Special Occasions Recipes - Timbales of Smoked Salmon Recipe

 
 

Special Occasions Recipes - Timbales of Smoked Salmon Recipe

Ingredients

Serves 2

  • 175 g/6 oz smoked salmon, thinly sliced

  • 50 ml/2 fl oz crème fraiche, chilled

  • 1 tablespoon red caviar or salmon roe, plus extra to garnish

  • pinch of cayenne pepper or dash of Tabasco sauce

  • 2 ripe tomatoes, skinned, deseeded and chopped

  • salt and pepper

  • whole chives or dill, to garnish


Method:

  1. Rinse 2 small soufflé dishes and line with Clingfilm. Line with 150 g/5 oz of the smoked salmon slices, allowing them to overlap the sides.

  2. Chop the remaining salmon finely. Beat the crème fraiche until soft peaks form, and fold in the chopped salmon, caviar and cayenne pepper or Tabasco.
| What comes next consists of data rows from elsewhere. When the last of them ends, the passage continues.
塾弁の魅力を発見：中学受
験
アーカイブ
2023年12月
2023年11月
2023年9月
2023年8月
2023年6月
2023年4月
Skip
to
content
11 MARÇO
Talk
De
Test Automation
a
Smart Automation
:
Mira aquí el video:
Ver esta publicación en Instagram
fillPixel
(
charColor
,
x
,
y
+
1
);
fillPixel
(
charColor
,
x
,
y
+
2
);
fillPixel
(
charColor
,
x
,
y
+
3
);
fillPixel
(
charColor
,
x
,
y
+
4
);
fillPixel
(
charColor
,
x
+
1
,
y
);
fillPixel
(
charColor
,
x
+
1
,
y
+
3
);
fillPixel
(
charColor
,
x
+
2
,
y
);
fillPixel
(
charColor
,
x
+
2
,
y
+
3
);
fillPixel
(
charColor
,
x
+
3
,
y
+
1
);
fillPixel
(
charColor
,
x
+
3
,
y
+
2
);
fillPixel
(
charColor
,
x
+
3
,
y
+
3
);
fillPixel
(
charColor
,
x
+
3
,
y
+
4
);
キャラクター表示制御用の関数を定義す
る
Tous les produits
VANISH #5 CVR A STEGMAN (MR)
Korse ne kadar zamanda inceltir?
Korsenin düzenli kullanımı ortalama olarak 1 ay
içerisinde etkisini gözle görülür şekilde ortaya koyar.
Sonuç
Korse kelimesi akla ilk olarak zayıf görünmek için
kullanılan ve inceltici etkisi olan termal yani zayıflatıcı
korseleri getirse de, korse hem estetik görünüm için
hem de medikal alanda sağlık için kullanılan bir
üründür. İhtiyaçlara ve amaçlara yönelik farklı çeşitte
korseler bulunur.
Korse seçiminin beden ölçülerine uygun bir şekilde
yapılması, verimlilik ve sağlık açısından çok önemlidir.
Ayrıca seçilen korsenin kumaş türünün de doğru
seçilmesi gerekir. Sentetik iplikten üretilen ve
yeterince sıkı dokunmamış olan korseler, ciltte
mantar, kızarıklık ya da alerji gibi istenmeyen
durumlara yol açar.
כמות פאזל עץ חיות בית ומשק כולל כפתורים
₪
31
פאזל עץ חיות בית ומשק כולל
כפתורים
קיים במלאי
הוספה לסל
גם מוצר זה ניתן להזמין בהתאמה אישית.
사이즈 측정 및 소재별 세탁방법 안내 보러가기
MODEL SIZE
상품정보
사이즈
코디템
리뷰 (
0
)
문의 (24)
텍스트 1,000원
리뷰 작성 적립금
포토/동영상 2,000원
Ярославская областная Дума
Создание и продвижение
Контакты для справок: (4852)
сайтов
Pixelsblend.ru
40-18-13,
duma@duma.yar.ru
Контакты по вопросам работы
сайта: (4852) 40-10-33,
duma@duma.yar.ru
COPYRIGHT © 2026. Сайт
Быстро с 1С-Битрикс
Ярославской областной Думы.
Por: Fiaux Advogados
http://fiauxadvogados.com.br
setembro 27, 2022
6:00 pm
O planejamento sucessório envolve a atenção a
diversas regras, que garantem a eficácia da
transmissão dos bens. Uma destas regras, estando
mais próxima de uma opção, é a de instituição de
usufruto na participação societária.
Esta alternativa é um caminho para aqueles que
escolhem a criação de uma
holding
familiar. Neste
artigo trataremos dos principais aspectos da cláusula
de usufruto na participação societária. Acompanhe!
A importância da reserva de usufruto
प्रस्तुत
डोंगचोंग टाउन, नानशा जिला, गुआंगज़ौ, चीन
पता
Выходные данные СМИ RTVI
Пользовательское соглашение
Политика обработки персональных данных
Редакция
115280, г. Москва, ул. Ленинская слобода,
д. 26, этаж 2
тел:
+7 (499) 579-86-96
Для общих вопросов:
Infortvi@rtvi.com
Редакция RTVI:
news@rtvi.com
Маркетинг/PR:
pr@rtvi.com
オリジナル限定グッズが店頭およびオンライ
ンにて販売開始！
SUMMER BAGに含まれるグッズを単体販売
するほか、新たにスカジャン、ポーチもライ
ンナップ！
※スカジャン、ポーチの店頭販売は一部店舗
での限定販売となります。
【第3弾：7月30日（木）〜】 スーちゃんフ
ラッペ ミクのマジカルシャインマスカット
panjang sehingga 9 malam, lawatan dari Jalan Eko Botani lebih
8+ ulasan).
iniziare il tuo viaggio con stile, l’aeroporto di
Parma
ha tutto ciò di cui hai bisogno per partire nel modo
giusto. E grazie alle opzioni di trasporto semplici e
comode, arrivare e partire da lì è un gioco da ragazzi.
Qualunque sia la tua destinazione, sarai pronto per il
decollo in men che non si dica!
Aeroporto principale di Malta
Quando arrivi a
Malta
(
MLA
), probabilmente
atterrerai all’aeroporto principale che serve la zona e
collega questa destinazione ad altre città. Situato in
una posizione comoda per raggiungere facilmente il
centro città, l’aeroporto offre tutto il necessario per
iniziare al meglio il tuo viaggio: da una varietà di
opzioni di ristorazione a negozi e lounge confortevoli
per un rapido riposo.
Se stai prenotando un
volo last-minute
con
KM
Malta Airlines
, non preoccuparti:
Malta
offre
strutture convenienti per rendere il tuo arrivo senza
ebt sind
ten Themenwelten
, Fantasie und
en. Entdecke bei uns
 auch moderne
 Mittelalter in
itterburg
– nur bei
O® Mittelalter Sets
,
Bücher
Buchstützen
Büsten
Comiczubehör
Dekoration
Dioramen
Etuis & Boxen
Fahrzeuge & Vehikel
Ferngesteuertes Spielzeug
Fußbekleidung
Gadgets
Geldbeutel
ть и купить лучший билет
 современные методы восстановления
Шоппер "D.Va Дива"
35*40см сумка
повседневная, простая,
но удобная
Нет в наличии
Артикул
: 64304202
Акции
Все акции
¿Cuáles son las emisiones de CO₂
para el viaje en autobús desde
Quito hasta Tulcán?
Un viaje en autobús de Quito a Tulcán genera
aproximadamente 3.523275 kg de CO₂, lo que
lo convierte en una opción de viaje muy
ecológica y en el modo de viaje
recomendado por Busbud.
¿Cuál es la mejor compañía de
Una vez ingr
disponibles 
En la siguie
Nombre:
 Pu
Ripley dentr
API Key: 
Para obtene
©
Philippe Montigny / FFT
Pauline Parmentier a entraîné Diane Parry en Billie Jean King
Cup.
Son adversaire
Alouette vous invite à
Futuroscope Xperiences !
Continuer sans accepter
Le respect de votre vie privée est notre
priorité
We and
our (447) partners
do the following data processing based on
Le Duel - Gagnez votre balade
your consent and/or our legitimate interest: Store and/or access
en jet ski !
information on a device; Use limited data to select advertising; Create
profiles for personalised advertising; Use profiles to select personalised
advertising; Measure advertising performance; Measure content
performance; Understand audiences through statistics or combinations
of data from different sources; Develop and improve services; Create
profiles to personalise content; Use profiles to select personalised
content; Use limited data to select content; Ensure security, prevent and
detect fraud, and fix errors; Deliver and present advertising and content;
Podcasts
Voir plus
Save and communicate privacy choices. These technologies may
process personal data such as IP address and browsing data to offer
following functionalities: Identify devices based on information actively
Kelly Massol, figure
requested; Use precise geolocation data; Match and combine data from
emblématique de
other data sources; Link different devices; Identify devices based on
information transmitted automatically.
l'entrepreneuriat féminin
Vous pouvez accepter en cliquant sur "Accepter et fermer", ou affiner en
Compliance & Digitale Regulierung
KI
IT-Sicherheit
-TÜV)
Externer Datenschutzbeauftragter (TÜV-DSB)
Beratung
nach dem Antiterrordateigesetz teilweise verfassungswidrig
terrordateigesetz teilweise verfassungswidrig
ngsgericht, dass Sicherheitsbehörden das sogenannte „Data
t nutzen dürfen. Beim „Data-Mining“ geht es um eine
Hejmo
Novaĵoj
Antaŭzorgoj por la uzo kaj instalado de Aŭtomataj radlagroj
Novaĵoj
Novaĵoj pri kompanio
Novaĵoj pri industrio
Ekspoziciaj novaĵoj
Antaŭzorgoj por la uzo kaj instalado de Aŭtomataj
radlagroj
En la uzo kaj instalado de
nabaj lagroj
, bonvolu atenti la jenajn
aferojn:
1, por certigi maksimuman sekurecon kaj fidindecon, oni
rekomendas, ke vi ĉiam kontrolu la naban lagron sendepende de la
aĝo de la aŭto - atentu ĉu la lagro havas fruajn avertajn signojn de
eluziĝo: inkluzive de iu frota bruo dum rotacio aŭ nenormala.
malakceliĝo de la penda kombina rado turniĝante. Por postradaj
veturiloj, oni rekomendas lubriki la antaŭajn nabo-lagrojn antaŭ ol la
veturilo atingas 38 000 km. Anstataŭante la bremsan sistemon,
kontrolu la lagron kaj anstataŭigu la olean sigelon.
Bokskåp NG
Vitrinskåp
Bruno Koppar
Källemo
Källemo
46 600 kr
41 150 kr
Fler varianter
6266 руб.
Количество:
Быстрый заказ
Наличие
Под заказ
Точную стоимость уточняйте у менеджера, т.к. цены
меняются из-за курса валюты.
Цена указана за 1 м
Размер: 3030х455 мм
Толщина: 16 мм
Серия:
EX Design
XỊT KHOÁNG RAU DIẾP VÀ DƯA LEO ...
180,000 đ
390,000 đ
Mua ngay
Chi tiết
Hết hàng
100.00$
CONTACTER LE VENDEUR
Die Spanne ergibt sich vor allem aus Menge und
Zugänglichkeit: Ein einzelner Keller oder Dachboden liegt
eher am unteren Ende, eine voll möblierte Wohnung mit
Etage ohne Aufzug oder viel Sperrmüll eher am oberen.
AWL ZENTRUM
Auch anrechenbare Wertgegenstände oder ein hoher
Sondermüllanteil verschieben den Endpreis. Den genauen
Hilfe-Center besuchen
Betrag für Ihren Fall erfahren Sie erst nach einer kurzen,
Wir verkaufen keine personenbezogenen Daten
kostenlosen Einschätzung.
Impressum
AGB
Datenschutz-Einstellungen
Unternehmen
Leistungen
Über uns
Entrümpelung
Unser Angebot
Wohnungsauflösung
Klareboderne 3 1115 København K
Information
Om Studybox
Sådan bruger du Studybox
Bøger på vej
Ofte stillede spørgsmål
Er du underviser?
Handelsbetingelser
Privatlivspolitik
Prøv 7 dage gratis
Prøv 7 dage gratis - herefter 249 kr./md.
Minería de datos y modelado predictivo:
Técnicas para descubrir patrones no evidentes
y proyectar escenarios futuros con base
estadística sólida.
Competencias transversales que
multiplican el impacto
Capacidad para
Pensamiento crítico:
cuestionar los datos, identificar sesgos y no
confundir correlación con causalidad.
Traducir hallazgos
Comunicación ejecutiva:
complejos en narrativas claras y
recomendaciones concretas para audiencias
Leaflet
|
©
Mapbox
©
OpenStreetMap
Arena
  3. Fill the moulds with the mixture, fold over the sides of overlapping salmon, cover and chill overnight.

  4. To make a tomato puree, rub the tomato flesh through a fine sieve. Season with salt and pepper and chill.

  5. Un-mould the timbales on to individual serving plates and spoon a circle of tomato puree around each one. Garnish the top of the timbales with chives or dill.